Greece is one of the European nations that has best managed the Covid-19 pandemic. In early July, the country reported fewer than 200 Covid-related deaths and the contamination rate per inhabitant was among the lowest in Europe. The 45-day reopening period initiated on 4 May is now over. Since 1 July, Greece has reopened its borders to foreign tourists from 14 countries outside of the EU, although a ban remains in place for travellers from the United States, India, Brazil and Russia.
Despite managing well the epidemics, Greece’s economy will be hard hit. The contraction in Q1 GDP was limited to only 1.6% q/q because strict lockdown measures were implemented late in the quarter (23 March). Even so, the tourism industry came to a standstill in April-May and consumption plummeted in April, with retail sales reporting a record monthly decline of 27.6%. The purchasing managers index (PMI) for manufacturing climbed back to 49.4 in June, but this still signals sluggish growth. According to the European Commission, GDP will contract by 9.7% in 2020 before rebounding by 7.9% in 2021.
In response to the crisis, the government set up an emergency fiscal stimulus equivalent to 10% of GDP.[1] This programme includes aid for the healthcare sector, the suspension of social security and VAT payments, EUR 800 in assistance[2] for employees unable to work because of the epidemics, an extension of unemployment benefits and state-backed loans via the Hellenic Development Bank.
Prime Minister Kyriakos Mitsotakis subsequently announced a EUR 24 bn recovery package focused on the tourism industry. The plans introduces a VAT rate cut from 24% to 13% on transport tickets (ferries, airlines, buses) as well as on non-alcoholic beverages. The government will continue to subsidize part of the wages of employees hit hard by the crisis, using the financial support from the European SURE programme. [3]
The evolution of the job market will be scrutinised. The unemployment rate had dropped below 16% in February, the lowest level in nine years.
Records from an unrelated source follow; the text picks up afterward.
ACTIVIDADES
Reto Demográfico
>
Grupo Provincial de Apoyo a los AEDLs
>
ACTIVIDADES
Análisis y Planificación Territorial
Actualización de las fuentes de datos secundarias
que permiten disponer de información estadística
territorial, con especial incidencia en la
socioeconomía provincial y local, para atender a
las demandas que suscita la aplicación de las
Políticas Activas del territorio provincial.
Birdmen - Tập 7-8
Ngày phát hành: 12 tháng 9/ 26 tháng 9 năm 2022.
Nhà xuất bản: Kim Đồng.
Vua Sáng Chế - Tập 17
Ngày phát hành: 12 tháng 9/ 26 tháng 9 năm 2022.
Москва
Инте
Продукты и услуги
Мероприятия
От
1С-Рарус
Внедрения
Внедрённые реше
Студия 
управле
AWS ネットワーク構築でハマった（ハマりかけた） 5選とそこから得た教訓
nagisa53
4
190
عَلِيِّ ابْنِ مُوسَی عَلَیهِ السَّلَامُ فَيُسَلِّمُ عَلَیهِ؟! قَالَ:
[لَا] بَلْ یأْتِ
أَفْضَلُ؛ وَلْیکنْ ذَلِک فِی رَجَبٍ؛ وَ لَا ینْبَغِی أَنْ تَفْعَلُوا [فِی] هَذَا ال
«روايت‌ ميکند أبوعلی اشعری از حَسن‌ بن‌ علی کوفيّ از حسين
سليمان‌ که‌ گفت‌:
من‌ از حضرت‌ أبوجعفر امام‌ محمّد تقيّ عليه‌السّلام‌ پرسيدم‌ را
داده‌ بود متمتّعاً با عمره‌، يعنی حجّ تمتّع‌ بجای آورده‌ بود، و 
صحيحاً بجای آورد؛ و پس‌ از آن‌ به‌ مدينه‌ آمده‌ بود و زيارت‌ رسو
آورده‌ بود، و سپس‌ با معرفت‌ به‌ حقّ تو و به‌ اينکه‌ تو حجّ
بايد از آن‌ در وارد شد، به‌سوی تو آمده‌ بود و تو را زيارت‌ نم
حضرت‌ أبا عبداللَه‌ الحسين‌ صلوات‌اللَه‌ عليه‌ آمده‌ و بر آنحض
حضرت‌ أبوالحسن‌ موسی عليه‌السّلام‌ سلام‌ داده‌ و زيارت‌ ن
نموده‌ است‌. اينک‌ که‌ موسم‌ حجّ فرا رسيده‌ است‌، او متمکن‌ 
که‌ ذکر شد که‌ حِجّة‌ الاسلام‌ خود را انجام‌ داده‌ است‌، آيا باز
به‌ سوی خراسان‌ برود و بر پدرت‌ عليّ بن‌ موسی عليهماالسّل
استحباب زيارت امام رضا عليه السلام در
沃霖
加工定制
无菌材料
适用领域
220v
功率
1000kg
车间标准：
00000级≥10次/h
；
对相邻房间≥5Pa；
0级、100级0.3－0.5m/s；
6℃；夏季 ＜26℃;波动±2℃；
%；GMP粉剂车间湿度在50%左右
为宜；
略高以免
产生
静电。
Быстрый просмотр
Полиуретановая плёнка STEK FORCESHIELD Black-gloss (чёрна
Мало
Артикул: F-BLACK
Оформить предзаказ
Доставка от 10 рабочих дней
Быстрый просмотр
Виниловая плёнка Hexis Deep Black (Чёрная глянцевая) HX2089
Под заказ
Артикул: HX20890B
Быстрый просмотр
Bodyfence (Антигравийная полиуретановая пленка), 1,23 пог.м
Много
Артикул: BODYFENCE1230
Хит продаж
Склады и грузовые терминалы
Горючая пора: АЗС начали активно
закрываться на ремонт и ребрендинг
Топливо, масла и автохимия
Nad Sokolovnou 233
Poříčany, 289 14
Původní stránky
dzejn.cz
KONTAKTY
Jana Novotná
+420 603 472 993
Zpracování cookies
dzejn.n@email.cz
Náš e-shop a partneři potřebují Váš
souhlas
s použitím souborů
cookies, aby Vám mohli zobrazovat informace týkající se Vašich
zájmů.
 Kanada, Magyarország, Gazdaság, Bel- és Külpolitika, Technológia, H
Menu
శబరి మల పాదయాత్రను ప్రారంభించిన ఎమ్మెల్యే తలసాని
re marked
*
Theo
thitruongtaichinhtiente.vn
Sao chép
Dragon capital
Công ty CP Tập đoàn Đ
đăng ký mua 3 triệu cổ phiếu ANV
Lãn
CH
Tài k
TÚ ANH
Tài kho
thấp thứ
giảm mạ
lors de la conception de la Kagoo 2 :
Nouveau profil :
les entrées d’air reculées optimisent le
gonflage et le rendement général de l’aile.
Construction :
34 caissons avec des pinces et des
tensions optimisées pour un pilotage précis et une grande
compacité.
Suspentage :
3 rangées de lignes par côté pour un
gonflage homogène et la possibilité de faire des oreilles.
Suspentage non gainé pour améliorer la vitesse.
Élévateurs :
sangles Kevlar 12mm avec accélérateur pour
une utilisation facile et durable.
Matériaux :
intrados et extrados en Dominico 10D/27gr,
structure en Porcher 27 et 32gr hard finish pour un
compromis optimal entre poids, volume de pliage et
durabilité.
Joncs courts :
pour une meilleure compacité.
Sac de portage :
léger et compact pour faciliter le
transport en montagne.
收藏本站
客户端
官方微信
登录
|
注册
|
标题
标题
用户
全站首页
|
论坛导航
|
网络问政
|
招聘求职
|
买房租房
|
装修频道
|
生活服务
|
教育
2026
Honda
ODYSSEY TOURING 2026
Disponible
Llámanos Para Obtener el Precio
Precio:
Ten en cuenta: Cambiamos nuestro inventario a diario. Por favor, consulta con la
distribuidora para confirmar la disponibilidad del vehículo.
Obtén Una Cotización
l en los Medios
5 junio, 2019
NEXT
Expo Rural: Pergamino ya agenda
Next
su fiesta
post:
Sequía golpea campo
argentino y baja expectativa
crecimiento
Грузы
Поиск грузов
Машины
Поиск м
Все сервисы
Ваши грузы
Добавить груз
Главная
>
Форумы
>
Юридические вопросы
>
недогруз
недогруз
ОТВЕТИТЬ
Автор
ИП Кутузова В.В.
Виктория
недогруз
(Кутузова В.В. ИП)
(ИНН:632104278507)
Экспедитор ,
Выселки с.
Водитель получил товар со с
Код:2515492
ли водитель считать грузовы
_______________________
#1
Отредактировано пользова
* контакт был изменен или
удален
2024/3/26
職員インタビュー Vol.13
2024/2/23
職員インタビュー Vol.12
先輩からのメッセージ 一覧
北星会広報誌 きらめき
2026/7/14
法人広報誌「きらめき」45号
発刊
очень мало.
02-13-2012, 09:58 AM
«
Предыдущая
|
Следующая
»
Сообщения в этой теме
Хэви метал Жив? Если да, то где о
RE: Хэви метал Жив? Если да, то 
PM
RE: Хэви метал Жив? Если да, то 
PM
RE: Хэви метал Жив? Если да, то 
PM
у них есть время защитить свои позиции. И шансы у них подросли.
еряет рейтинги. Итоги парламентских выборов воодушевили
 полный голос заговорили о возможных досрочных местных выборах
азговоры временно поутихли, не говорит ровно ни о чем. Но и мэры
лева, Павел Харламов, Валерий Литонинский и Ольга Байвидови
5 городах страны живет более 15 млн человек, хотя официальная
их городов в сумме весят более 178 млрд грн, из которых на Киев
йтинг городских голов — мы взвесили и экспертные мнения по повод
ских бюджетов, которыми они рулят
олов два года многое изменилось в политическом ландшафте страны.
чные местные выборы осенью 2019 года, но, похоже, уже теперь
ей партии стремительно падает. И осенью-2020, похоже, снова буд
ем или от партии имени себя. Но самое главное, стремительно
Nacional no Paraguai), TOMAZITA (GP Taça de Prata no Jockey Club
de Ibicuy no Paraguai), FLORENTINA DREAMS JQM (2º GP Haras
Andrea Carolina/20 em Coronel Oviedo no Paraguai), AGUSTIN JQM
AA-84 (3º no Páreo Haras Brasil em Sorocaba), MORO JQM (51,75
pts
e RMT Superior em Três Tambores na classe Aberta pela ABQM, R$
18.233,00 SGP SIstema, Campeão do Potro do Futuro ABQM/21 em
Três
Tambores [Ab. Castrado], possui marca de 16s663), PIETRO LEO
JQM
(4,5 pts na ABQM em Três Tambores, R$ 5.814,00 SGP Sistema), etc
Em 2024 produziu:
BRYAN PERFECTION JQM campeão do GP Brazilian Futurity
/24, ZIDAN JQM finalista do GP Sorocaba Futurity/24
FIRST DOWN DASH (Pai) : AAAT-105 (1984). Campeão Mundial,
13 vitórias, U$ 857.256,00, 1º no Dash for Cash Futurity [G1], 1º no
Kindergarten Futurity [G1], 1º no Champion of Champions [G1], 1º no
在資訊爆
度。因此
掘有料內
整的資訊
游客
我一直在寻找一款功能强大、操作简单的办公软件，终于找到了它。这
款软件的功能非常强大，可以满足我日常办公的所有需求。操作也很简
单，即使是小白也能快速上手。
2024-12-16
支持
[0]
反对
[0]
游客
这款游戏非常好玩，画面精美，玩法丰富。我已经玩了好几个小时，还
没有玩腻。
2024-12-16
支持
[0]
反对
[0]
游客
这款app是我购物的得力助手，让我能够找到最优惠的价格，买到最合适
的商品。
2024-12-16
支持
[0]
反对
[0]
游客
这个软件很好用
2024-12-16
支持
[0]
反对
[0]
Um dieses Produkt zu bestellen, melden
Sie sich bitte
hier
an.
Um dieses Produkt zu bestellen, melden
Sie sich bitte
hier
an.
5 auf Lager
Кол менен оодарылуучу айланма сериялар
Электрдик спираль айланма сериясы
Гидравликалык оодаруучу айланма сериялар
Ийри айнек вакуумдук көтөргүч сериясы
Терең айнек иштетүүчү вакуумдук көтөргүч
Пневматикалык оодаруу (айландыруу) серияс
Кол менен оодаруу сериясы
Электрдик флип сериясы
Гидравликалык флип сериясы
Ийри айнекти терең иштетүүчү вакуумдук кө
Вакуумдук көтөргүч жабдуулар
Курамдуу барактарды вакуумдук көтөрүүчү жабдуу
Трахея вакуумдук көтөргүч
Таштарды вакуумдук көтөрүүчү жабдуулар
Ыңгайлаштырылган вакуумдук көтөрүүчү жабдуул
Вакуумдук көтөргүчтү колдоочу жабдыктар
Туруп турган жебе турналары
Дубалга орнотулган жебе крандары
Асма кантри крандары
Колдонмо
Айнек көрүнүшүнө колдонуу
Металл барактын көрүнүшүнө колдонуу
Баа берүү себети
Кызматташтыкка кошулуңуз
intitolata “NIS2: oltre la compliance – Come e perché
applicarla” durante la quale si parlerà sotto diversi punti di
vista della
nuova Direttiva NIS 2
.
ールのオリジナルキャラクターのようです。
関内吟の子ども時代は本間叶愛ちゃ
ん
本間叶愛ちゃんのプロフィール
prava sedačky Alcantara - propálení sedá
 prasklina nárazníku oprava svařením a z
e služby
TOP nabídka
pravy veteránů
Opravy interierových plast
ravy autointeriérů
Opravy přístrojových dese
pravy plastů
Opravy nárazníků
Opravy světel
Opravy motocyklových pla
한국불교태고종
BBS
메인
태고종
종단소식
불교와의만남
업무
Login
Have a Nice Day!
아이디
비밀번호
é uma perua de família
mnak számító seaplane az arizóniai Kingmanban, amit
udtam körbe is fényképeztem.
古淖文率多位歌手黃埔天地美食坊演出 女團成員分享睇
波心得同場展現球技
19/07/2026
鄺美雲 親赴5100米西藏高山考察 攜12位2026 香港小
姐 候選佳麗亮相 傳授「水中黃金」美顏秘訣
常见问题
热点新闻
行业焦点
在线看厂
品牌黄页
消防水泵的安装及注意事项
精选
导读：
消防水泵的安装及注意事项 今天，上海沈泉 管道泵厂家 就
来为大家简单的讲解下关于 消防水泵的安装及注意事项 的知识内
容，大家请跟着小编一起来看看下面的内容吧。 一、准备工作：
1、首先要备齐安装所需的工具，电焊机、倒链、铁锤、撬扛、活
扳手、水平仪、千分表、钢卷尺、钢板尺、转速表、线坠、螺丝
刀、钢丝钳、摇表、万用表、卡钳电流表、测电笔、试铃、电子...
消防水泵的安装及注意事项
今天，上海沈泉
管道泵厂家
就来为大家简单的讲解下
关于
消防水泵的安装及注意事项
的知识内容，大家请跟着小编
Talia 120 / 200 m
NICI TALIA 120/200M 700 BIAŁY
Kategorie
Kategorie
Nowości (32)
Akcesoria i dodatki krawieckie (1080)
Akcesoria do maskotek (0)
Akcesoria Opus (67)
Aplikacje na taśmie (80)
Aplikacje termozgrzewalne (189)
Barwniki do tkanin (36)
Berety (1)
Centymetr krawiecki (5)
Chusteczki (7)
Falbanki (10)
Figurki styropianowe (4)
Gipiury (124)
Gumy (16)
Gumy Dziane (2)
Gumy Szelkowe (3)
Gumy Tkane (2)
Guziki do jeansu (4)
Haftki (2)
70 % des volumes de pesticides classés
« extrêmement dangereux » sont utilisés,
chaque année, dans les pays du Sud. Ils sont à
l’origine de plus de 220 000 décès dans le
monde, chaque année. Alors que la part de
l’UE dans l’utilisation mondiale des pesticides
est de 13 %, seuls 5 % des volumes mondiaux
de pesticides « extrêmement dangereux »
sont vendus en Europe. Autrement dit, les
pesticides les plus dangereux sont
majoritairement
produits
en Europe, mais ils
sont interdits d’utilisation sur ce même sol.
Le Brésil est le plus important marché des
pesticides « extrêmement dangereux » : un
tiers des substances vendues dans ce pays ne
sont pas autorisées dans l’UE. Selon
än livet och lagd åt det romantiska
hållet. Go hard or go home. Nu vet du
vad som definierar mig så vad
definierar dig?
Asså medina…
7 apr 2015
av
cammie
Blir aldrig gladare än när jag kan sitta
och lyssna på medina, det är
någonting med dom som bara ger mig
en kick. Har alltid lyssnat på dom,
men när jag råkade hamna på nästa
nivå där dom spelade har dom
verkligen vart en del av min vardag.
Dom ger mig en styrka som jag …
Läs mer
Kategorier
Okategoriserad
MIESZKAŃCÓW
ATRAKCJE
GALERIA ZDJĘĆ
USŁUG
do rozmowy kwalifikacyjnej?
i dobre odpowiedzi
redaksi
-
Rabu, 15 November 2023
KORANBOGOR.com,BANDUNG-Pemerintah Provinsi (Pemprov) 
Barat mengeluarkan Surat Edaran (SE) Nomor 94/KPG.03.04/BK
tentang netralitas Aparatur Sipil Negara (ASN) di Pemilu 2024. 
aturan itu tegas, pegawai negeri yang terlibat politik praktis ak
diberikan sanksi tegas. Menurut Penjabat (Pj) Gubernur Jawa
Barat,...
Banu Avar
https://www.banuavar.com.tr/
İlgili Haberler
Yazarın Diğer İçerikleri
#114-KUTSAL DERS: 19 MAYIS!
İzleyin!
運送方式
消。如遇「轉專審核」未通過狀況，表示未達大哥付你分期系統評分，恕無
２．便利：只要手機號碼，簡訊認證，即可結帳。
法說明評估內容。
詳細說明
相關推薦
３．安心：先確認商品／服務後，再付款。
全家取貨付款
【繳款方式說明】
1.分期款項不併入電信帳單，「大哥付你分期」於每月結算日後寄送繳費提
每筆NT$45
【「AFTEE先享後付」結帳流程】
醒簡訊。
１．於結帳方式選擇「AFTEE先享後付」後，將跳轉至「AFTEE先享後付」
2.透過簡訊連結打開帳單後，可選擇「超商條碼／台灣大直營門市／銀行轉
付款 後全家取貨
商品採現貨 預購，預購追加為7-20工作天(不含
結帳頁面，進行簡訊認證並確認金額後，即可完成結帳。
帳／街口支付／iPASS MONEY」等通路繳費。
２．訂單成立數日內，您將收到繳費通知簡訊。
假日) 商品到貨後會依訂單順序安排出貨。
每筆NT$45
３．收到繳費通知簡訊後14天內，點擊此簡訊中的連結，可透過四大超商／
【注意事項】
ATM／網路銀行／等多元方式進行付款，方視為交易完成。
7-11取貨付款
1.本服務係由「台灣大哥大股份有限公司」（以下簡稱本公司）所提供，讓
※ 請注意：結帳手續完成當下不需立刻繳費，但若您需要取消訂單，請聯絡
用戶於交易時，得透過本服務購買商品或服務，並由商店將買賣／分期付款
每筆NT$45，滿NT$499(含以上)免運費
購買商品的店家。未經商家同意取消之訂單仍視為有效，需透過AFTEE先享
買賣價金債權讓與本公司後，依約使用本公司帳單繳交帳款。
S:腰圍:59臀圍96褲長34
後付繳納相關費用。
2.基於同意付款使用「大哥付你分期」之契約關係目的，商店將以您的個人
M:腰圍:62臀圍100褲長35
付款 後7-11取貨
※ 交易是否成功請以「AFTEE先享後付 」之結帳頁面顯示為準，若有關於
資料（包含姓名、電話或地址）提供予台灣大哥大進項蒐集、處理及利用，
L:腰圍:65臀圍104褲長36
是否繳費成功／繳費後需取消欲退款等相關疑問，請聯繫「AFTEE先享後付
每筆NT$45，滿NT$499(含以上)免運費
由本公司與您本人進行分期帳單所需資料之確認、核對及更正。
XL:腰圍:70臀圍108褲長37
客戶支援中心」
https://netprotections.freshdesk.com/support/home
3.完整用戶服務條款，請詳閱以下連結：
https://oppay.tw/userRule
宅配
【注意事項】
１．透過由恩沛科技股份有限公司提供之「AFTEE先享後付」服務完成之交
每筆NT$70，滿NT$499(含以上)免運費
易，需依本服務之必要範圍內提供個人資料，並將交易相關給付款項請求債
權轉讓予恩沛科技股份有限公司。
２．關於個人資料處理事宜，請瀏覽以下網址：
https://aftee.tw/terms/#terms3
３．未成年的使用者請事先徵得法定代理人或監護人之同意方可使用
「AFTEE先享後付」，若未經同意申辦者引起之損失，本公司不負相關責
The government now forecasts the unemployment rate to rise to about 20% by the end of the year.[4]
Indeed, a rebound in tourism activity remains highly uncertain. The epidemic is not under control in the United States, China, Brazil and
Russia, and the European Union has banned entry to all tourists arriving from these countries. If there is a resurgence of the epidemic in Europe (as seen in Portugal, Spain and Germany), the government would have to impose new restrictions.
The Covid-19 crisis will further weaken the banking sector. Although non-performing loans have diminished in recent years, they still accounted for 36.45% of Greek bank loans outstanding at the end of 2019 (IMF data). This will disrupt the Hercules bank securitisation programme, which was implemented last fall with the objective of lowering the share of non-performing bank loans outstanding below 20% by end-2021. Greek sovereign rates have nonetheless remained under control, partly thanks to the ECB’s Pandemic Emergency Purchase Programme (PEPP) launched in March. Greek sovereign debt is one of the assets eligible for purchase in the PEPP.
The European Commission is now forecasting a fiscal deficit of 6.4% of GDP in 2020, which will narrow to 2.1% in 2021. The debt to GDP ratio will climb from 176.6% in 2019 to 196.4% in 2020, before falling back to 182.6% in 2021.